• **Task requirements**:
From the reflection on the two years since a father's death, pull out word for word the part that opens with the words containing "One time, a" and closes with "from my dad.".

• **Document segment**:

=-=-=

Reflections on 2 Years Since My Dad Passed
Today marks two years since my dad passed away. My dad and I were never as close as my mom and I were. It seemed, though unspoken, that my brother and dad were more like each other, just as my mom and I were close. However, after he moved to Waupaca, we became very close, almost like old fishing buddies, or the two men from the movie "Grumpy Old Men". I found him an apartment up here, he would attend weekly breakfasts with some of the church folks, and he helped with Royal Rangers and other things around the church. What we had was more like two guys hanging out a lot.
When his health took a turn, I found myself accompanying him to his appointments, the first big one being in Appleton when he was going to have a bone marrow test. On our way down the hall, I witnessed his first big fall, headfirst into the marble floor. After that day, I began to see him fall more often, including in front of a restaurant after a men’s ministry meeting. After I witnessed him squirming in his seat and struggling to walk into the doctor's office, I noticed a spot on the back of his jeans. That's when he told me about an ulcer. We got him into the ER and from there on, he was in and out of wound care, extended care nursing facilities, etc. as this stage 4 ulcer began to wreak havoc on his body.
I would visit him everyday (at the very least a phone call) especially when it was too painful for him to get up and walk around. He had good days and bad days. Some days he could do his laundry, other days, it was all he could do to get to the restroom. On those days, I would step in and do his dishes. He would often critique my dishwashing skills asking me if I was going to do it right this time because he found a few spots I missed, which was something I was used to from growing up.
One time, a day or two after my wife (who is a saint) had worked on his wound care, he told me, "I guess according to your wife, I am supposed to tell you, I love you." I honestly couldn't remember the last time I had heard those words from my dad.
So why did I keep doing what I did? Picking him up for every appointment, dealing with his comments, etc.? It's simple. The Bible says "Honor your father and mother". I was his main go-to when he got to Waupaca for appointments, etc. The deeper part of that answer is that I longed to hear the words "I am proud of you" or even more so, "I love you". I can’t tell you how many times I came home from hospital visits, nursing home visits, etc. and told my wife, "Nope, he still didn't say it." I told him many times "I love you", to which he would reply "yeah".
My relatives would tell me, "He showed it to you through his actions, but he wasn’t told that in his upbringing." Nonetheless, neither was I from him, yet not a day goes by where my kids and my wife don’t hear the words "I love you" from me.
Would I do it all over again? Yes, I would, he was my dad. Even in his final days living at my house where he passed, I changed his adult diapers, fed him, etc. That day he passed away, I sat with him and never heard those words uttered. Do I walk today with a limp because of it? Yes, I do. Nonetheless, he was my dad and I am thankful I was by his side, especially during the hospice days.
Two years...time is a thief...love you, dad.

=-=-=

• **Given data**:
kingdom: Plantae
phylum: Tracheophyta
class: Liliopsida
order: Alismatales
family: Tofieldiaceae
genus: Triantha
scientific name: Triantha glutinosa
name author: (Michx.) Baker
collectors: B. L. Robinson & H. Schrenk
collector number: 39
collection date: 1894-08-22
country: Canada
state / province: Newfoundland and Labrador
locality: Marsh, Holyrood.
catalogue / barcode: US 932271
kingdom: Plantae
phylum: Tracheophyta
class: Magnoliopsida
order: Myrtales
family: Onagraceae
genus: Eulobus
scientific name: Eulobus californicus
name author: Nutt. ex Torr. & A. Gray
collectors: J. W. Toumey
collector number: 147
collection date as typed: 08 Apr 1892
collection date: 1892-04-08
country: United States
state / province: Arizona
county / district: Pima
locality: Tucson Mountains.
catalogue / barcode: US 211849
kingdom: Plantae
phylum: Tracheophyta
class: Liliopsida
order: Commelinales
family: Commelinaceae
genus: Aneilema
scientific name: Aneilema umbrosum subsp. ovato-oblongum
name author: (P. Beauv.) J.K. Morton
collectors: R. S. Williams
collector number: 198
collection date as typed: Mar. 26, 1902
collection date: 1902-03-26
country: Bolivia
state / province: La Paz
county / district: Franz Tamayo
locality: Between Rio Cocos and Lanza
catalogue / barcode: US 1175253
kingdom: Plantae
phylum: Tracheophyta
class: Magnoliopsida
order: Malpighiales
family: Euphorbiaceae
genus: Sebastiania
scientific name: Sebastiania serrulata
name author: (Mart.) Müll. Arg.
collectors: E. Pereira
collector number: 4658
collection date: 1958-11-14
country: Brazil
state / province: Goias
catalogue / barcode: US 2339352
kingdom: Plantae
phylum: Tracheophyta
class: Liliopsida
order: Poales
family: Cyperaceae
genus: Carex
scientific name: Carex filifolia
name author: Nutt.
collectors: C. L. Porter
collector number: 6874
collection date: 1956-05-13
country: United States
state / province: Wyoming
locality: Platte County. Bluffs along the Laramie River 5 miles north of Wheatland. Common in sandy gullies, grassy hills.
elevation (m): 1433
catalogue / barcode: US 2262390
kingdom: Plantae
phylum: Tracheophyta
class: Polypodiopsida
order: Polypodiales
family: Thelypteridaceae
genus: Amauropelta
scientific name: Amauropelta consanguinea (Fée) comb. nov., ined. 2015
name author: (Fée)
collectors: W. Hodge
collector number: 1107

=-=-=

• **Answer to this problem**:
One time, a day or two after my wife (who is a saint) had worked on his wound care, he told me, "I guess according to your wife, I am supposed to tell you, I love you." I honestly couldn't remember the last time I had heard those words from my dad.